Wednesday, June 04, 2008

Mars, Venus and Everything Else in Between

First of all, I want to thank everyone who has shared their thoughts on the whole SATC issue. For those that still want to vote (please feel free to skip to the next post after this). Voting is open till June 8.

The score is pretty much tied. So far, three major groups have emerged:
1.) The MIDDLE MEN who think Jojo and I are both right, both winners, both pigheaded.
2.) The PRO JOJO Group who thinks that I shouldn't have provoked Jojo; that I should have respected his right to pass on watching SATC; that I shouldn' have said I "was testing him".
3.) The PRO JOANNE Group who thinks that Jojo should have given in; that Jojo could have handled it better; that Jojo could have been more gracious.

I have received lots of comments on my blog, thru email, by phone and even in-person. Strange how everyone who has ever been in a relationship has found themselves in that exact situation. Sure, there are variations here and there - but everyone knows exactly what I meant and exactly where Jojo stood. I guess the whole men versus women phenomena is universal - there are just some things that stand the test of time and are true every where. Interesting.

The main theme of everyone's comments:
1.) men are different from women ... could there be a truth more universal than that? Men are not like women - physically, emotionally, psychologically and mentally. But I like to think it is those differences that make us need each other. Think about it. While "birds of the same feather, flock together" (after all you are attracted to those that remind you of you), it is also true that "opposites that attract" and our partners "complete us" since our shortcomings are offset by their strengths (and vice versa).

I know that's true with me and my husband. We are similar where it matters (like family values and priorities in life) but we are definitely different too, so life is never boring. Our personalities balance each other and bring out our better sides. Where Jojo is quiet and introspective, I am outgoing and talkative. Where Jojo is calm under pressure and level-headed, I am emotional and sensitive. While I am very structured and organized, Jojo gets lost in the details and puts things off. While I like to boss people around and take charge, Jojo is very mellow and can step aside and let me have my way. Where I like watching romantic comedies, he likes movies with hobbits, wizards, and heroes from hell.

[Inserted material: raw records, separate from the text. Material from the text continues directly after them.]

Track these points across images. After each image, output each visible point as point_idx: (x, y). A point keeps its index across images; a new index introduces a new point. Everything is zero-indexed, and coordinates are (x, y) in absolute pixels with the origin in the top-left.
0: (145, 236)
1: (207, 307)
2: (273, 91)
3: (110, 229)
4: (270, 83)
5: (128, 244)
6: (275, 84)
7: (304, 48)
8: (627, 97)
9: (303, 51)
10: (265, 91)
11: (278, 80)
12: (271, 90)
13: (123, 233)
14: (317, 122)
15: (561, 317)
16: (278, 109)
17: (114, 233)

2.) misunderstandings are normal and healthy ... oh absolutely! I agree 100% that in order for a relationship to survive there should be a good amount of disagreement, argument, and voicing of differing opinions. Becoming part of a couple, does not mean giving up your individual identity - so it is inevitable that there is a constant amount of pushing and pulling. A mental and emotional tug-of-war, if you will. Having to share your life with another person is tough ... as it should be! I think people who say that relationships are always easy ... are lying. It can never be always easy but that's what makes them so worthwhile. Everything that is worth anything takes some "pain to gain". Everything that you work hard to attain, you learn to value and appreciate more.

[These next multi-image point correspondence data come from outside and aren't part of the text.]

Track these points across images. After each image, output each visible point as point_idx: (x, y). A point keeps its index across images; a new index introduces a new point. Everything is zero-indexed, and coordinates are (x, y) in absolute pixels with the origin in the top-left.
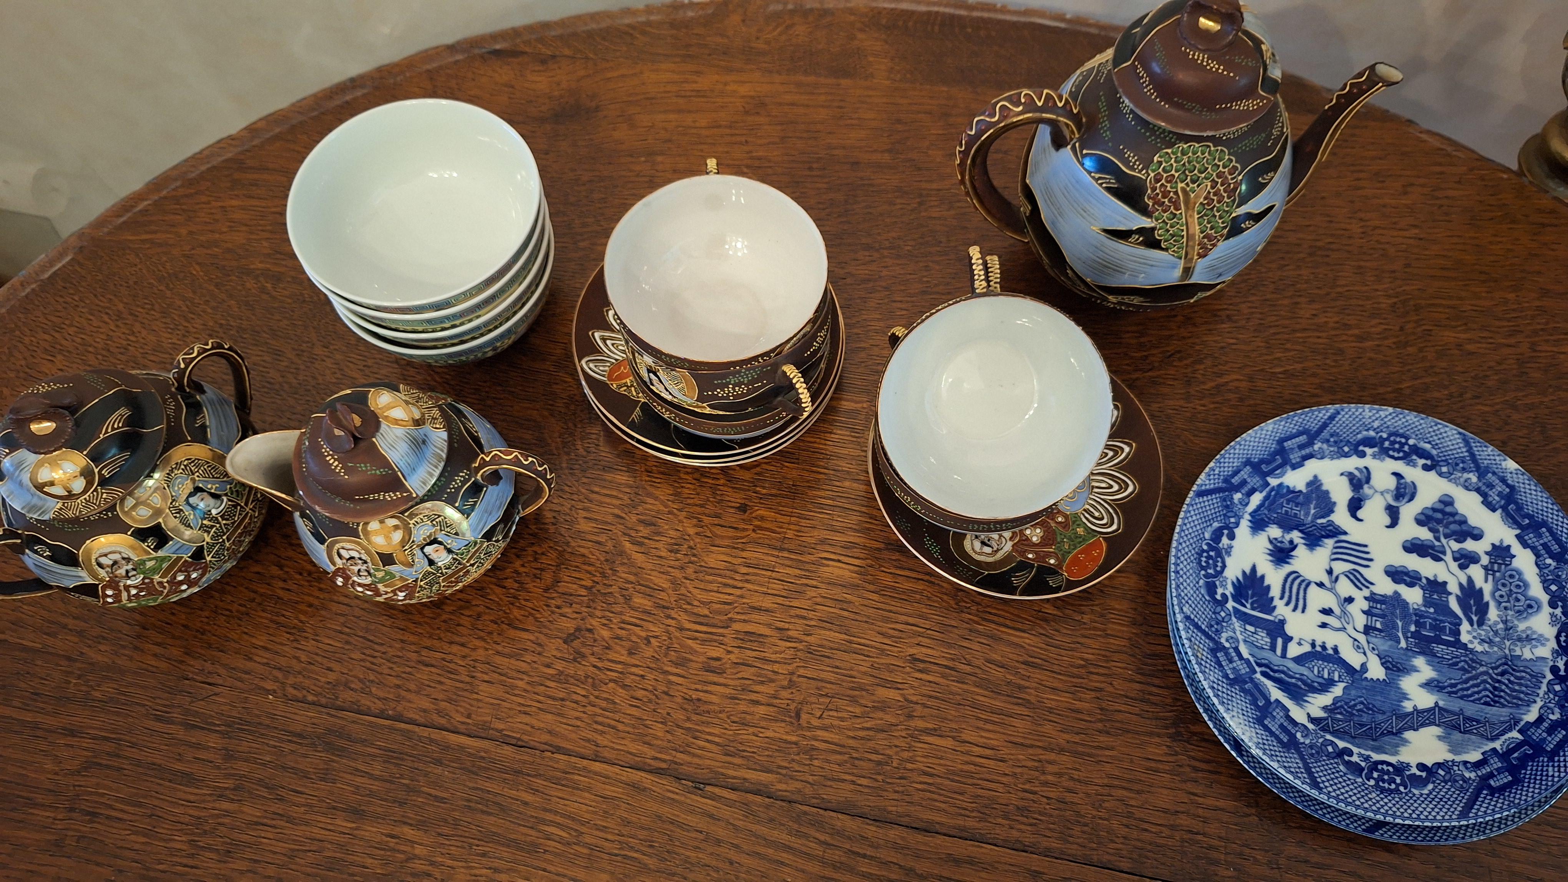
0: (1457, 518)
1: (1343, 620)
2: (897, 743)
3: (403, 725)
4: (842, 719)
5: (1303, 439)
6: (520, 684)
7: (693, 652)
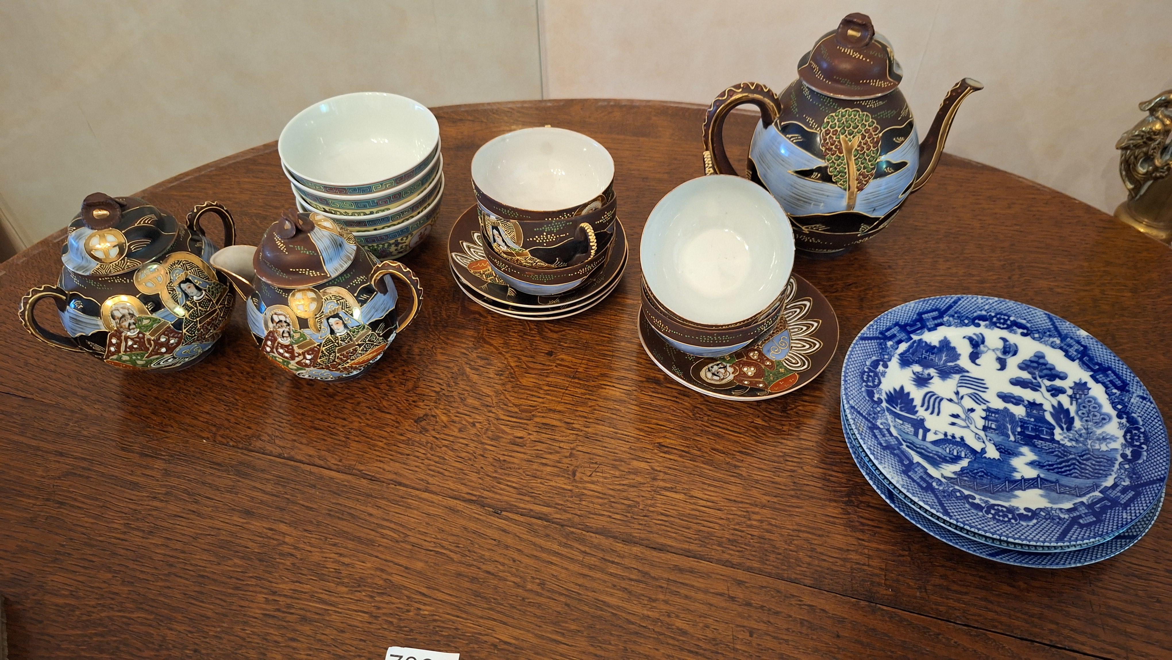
0: (1048, 366)
1: (967, 421)
2: (643, 494)
3: (292, 463)
4: (605, 478)
5: (935, 314)
6: (380, 444)
7: (504, 432)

3.) in order to survive relationships, compromise is a must ... And that my dear readers is what this all boils down to. We all know this by heart. We learn early in life that it's all about a balance between "give and take" and being truly happy is not about winning all the time. You can never experience the joys of winning if you've never felt the sorrow of defeat. And you can never enjoy the true meaning of loving someone until you've sacrificed something for that person (like watching 2 hours of Hellboy).

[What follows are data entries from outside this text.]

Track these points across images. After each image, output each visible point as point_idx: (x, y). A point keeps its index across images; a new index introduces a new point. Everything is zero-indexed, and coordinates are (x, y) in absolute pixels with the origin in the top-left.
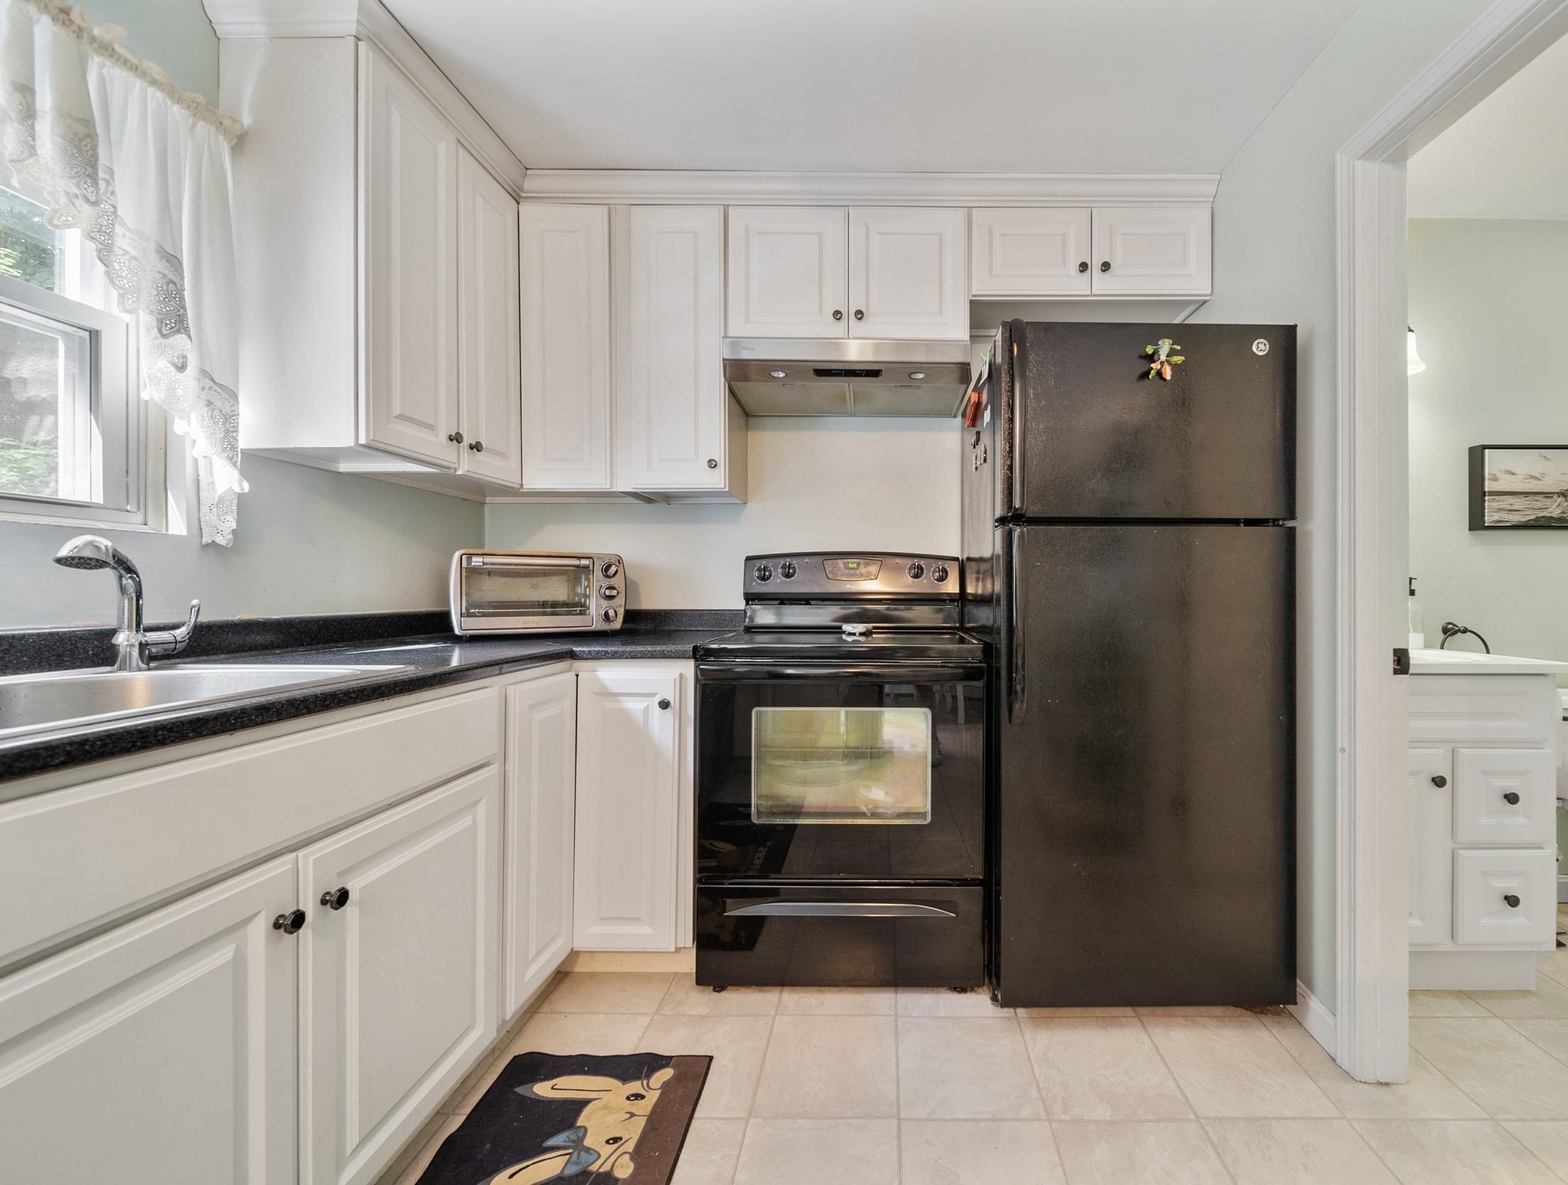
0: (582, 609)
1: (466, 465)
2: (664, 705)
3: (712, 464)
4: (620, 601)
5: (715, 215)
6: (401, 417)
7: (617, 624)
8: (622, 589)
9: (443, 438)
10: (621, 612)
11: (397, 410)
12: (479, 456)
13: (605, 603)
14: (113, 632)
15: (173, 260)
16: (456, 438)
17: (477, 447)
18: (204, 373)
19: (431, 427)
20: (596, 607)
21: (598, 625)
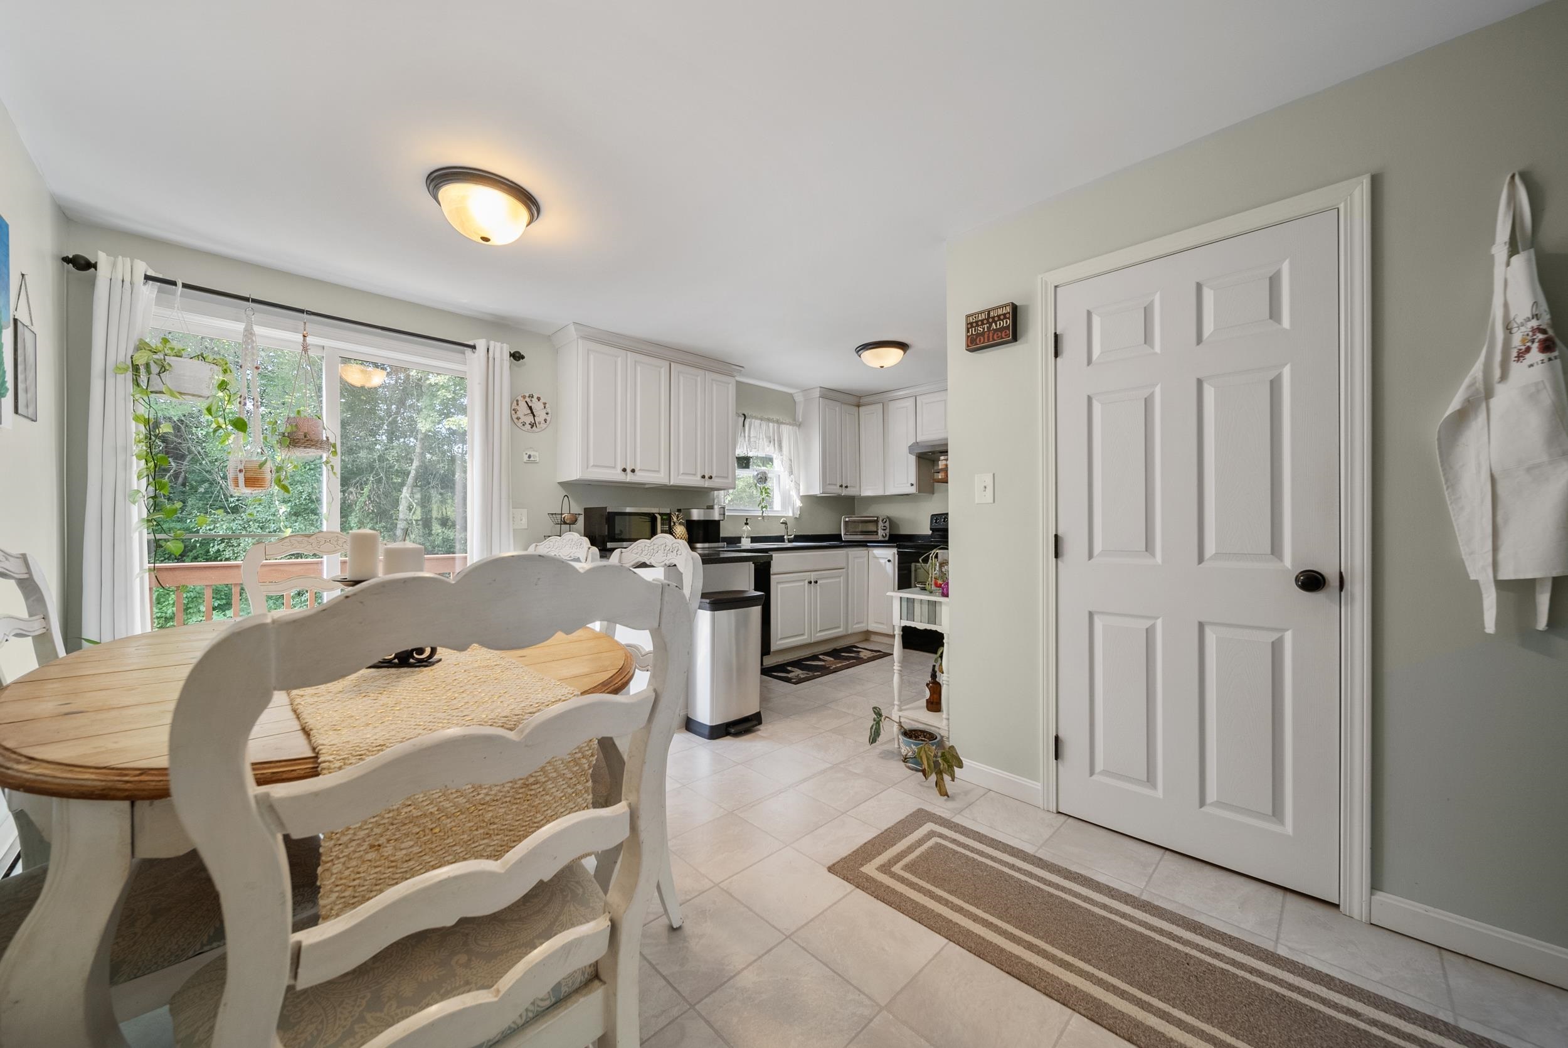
0: (876, 533)
1: (844, 492)
2: (889, 561)
3: (912, 485)
4: (888, 531)
5: (913, 399)
6: (829, 484)
7: (887, 539)
8: (888, 527)
9: (838, 486)
10: (888, 534)
11: (828, 483)
12: (848, 489)
13: (883, 531)
14: (784, 536)
15: (791, 460)
16: (841, 486)
17: (846, 487)
18: (795, 481)
19: (835, 485)
20: (881, 532)
21: (881, 538)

4.) most relationships have a fine line where the true test for couples often hinge on whether that line is crossed ... In our case it was a Sarah Jessica Parker movie ... actually there have been many fine lines ... and so far we have been lucky that we've crossed those lines back and forth and gotten through stronger and better. I can only wish all the couples I know the same degree of success as they cross their own fine lines.

Thanks again to everyone who shared their thoughts. It would seem that Jojo and I are equally right and equally to blame. And, it shows that I can count on you all to be totally objective and to tell us how it is (despite bribes and threats!). Haha.